“Erano obblighi europei“.
Con queste parole Romano Prodi rispondeva a Lucia Annunziata sulle motivazioni che negli anni ’90 lo hanno spinto a smantellare l’Iri per privatizzarla.
Si tratta di una confessione che in un paese normale sarebbe considerata alla stregua di un alto tradimento: smantellare aziende di Stato per rispondere a diktat di quelli che Prodi chiama nell’intervista “i nostri riferimenti europei“.
“Si immagini se io ero così contento di disfare ciò che avevo costruito, ma bisognava farlo per rispondere alle regole generali di un mercato in cui eravamo entrati. E questo non era sempre un compito gradevole“, continua Prodi, “ma l’abbiamo fatto come bisognava farlo.
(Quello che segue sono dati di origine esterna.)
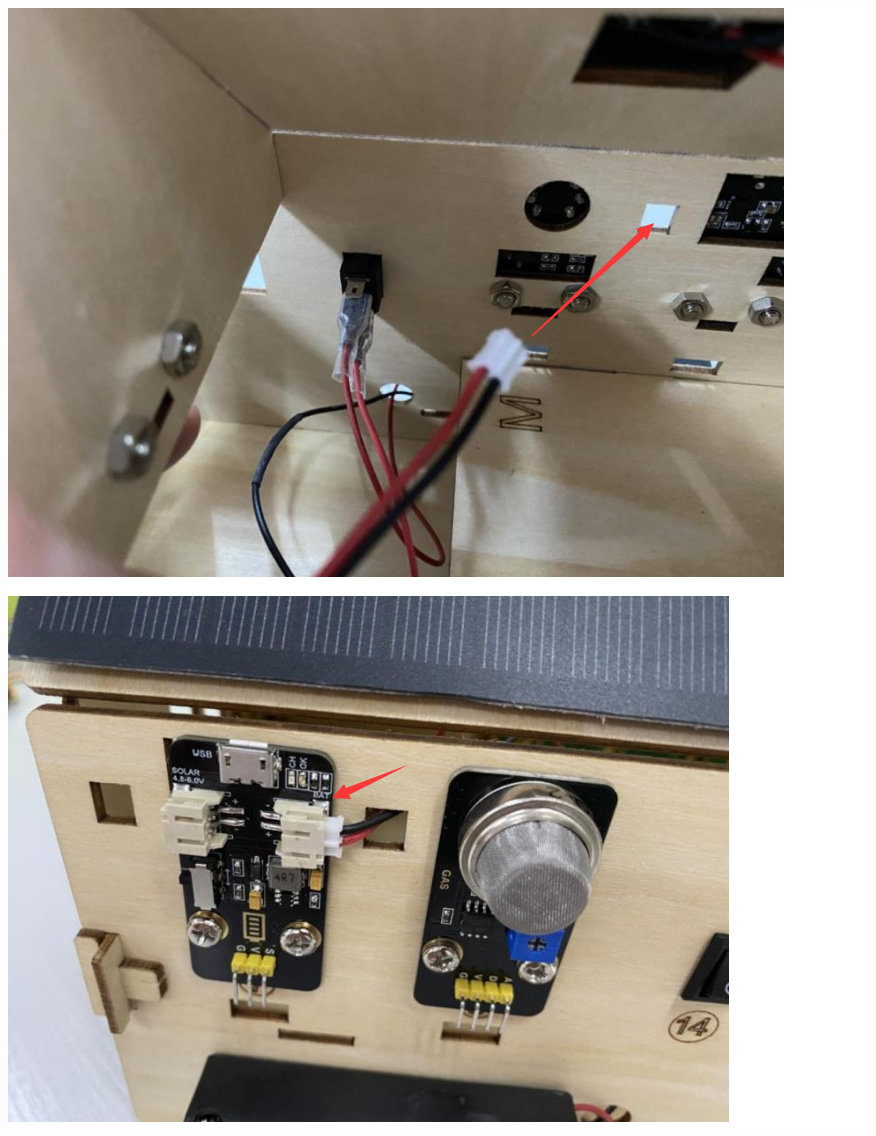 ![](media/image/54c30cd9df2b6d77cd9aba5a7c797977.png)

![](media/image/154648ebbf3b28a0e8ca68be0e61460f.png)
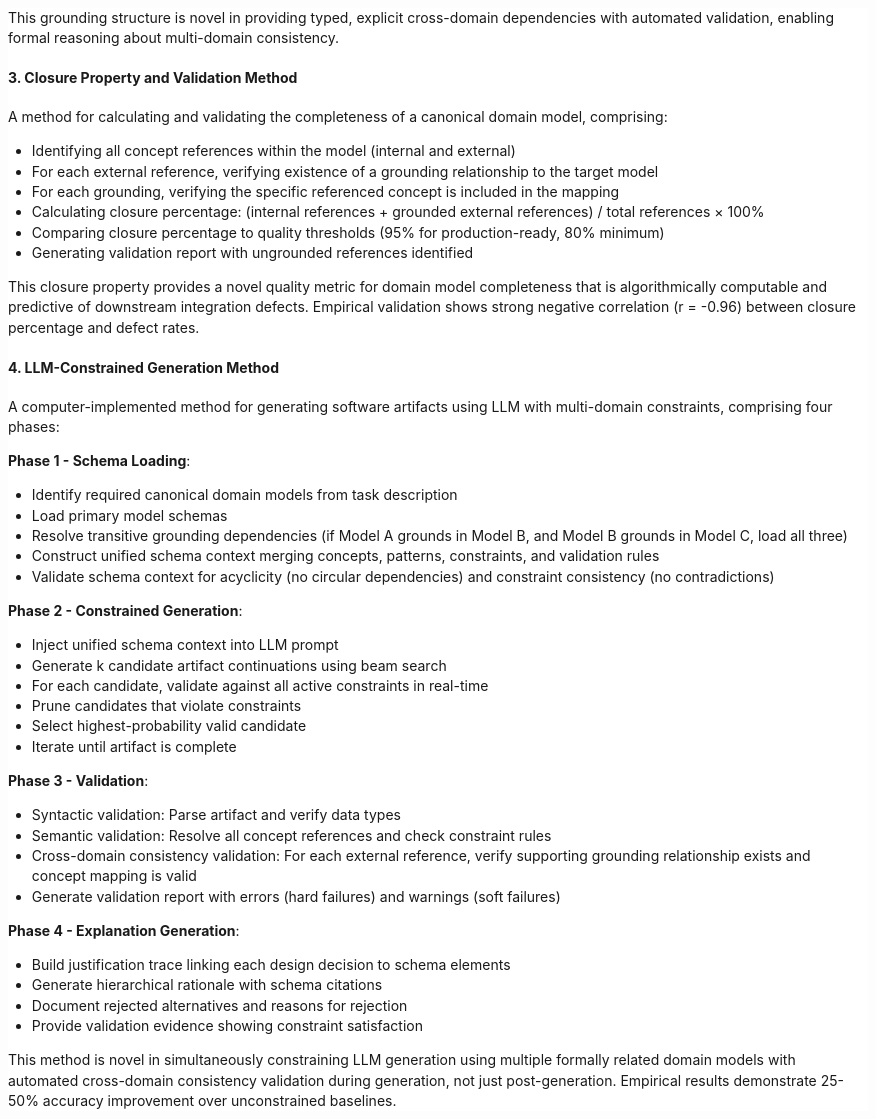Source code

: This grounding structure is novel in providing typed, explicit cross-domain dependencies with automated validation, enabling formal reasoning about multi-domain consistency.

#### 3. Closure Property and Validation Method

A method for calculating and validating the completeness of a canonical domain model, comprising:

- Identifying all concept references within the model (internal and external)
- For each external reference, verifying existence of a grounding relationship to the target model
- For each grounding, verifying the specific referenced concept is included in the mapping
- Calculating closure percentage: (internal references + grounded external references) / total references × 100%
- Comparing closure percentage to quality thresholds (95% for production-ready, 80% minimum)
- Generating validation report with ungrounded references identified

This closure property provides a novel quality metric for domain model completeness that is algorithmically computable and predictive of downstream integration defects. Empirical validation shows strong negative correlation (r = -0.96) between closure percentage and defect rates.

#### 4. LLM-Constrained Generation Method

A computer-implemented method for generating software artifacts using LLM with multi-domain constraints, comprising four phases:

**Phase 1 - Schema Loading**:
- Identify required canonical domain models from task description
- Load primary model schemas
- Resolve transitive grounding dependencies (if Model A grounds in Model B, and Model B grounds in Model C, load all three)
- Construct unified schema context merging concepts, patterns, constraints, and validation rules
- Validate schema context for acyclicity (no circular dependencies) and constraint consistency (no contradictions)

**Phase 2 - Constrained Generation**:
- Inject unified schema context into LLM prompt
- Generate k candidate artifact continuations using beam search
- For each candidate, validate against all active constraints in real-time
- Prune candidates that violate constraints
- Select highest-probability valid candidate
- Iterate until artifact is complete

**Phase 3 - Validation**:
- Syntactic validation: Parse artifact and verify data types
- Semantic validation: Resolve all concept references and check constraint rules
- Cross-domain consistency validation: For each external reference, verify supporting grounding relationship exists and concept mapping is valid
- Generate validation report with errors (hard failures) and warnings (soft failures)

**Phase 4 - Explanation Generation**:
- Build justification trace linking each design decision to schema elements
- Generate hierarchical rationale with schema citations
- Document rejected alternatives and reasons for rejection
- Provide validation evidence showing constraint satisfaction

This method is novel in simultaneously constraining LLM generation using multiple formally related domain models with automated cross-domain consistency validation during generation, not just post-generation. Empirical results demonstrate 25-50% accuracy improvement over unconstrained baselines.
Mi è stato dato un compito da Ciampi, un compito obbligatorio per tutti i nostri riferimenti europei: dovevamo privatizzare”.
Queste parole dimostrano in maniera cristallina il legame diretto tra l’entrata nella moneta unica e la deindustrializzazione dell’Italia.
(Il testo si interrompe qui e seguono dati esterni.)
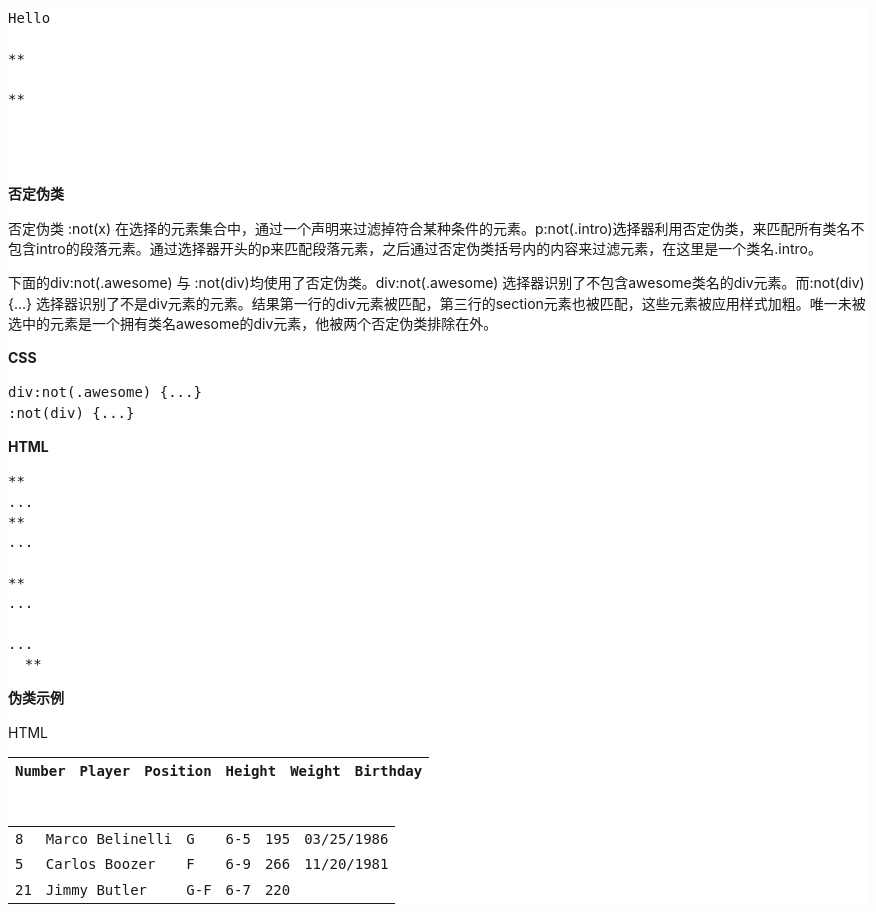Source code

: <pre class="xml">
<div>Hello</div>
**<div></div>
<div></div>**
<div> </div>
<div><strong></strong></div>
</pre>

**否定伪类**

否定伪类 :not(x) 在选择的元素集合中，通过一个声明来过滤掉符合某种条件的元素。p:not(.intro)选择器利用否定伪类，来匹配所有类名不包含intro的段落元素。通过选择器开头的p来匹配段落元素，之后通过否定伪类括号内的内容来过滤元素，在这里是一个类名.intro。

下面的div:not(.awesome) 与 :not(div)均使用了否定伪类。div:not(.awesome) 选择器识别了不包含awesome类名的div元素。而:not(div) {...} 选择器识别了不是div元素的元素。结果第一行的div元素被匹配，第三行的section元素也被匹配，这些元素被应用样式加粗。唯一未被选中的元素是一个拥有类名awesome的div元素，他被两个否定伪类排除在外。

**CSS**

<pre class="ruby">
div:not(.awesome) {...}
:not(div) {...}	
</pre>

**HTML**

<pre class="xml">
**<div>...</div>**
<div class="awesome">...</div>
**<section>...</section>
<section class="awesome">...</section>	**
</pre>

**伪类示例**

HTML

<pre class="xml">
<table><thead><tr><th>Number</th><th>Player</th>
      <th>Position</th>
      <th>Height</th>
      <th>Weight</th>
      <th>Birthday</th>
    </tr>
  </thead>
  <tbody>
    <tr>
      <td>8</td>
      <td>Marco Belinelli</td>
      <td>G</td>
      <td>6-5</td>
      <td>195</td>
      <td>03/25/1986</td>
    </tr>
    <tr>
      <td>5</td>
      <td>Carlos Boozer</td>
      <td>F</td>
      <td>6-9</td>
      <td>266</td>
      <td>11/20/1981</td>
    </tr>
    <tr>
      <td>21</td>
      <td>Jimmy Butler</td>
      <td>G-F</td>
      <td>6-7</td>
      <td>220</td>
A questo tassello va poi aggiunto quanto già emerso e riportato nel 2010 dal New York Times: si tratta di una notizia mai ripresa dai media italiani.
“Operazione Crystal“, così si chiama il piano finalizzato a favorire l’entrata dell’Italia nell’euro mediante la quale il governo italiano insieme alla spietata banca d’affari americana J.P. Morgan riuscì con un trucco contabile – utilizzando un derivato attivato nel 1996 – a portare il budget italiano in linea con i parametri europei imposti.
Per entrare nell’euro abbiamo dovuto quindi truccare i nostri conti insieme a banche d’affari americane, le stesse a cui abbiamo svenduto il nostro patrimonio industriale (primo tra tutti l’Iri) per quelli che Prodi chiama “obblighi dei nostri riferimenti europei”.